Abta has called for existing mobility arrangements, particularly for young people, to be extended to partially replace the EU Posted Workers Directive, which will cease to apply on 1 January 2021.
Owen said young people would be disproportionately affected if no new agreement is reached, citing Sbit figures that suggested about 87% of posted workers are likely to be aged 18-34.
He also revealed some of the struggles Sbit members may yet face quantifying the potential impact on members’ businesses and then communicating this to government.
Owen said the outbound travel sector would have to demonstrate a lack of alternative local labour in-destination to fulfil the seasonal roles occupied by posted workers.
On behalf of members, he said Sbit posted nearly 2,000 adverts in France for the kind of roles traditionally filled by posted workers for an eight-week period, and received just four responses – none of which it deemed credible.

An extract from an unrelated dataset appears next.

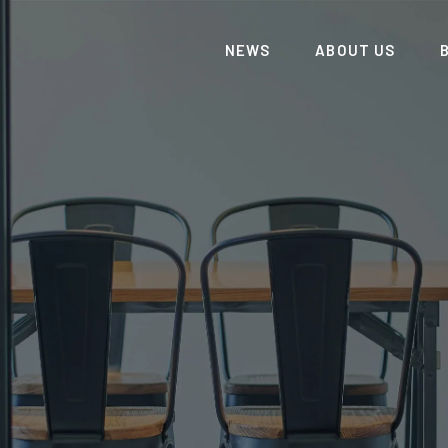
NEWS
ABOUT US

“It’s quite extreme,” he said. “There’s just not the available labour there.”
Abta’s head of public affairs Luke Petherbridge said since the government had set out its skills and immigration framework, it was now about looking for “creative solutions” within that framework, adding any solutions would be “less burdensome” if they were reciprocal.
Tui Group HR director Caroline Kitcher added quickly and easily posting UK workers was “critical” to the holiday giant’s business.
“We need to fight the battle now,” she said, echoing Owen that failure to reach an agreement on posted workers risked labour and skills shortages.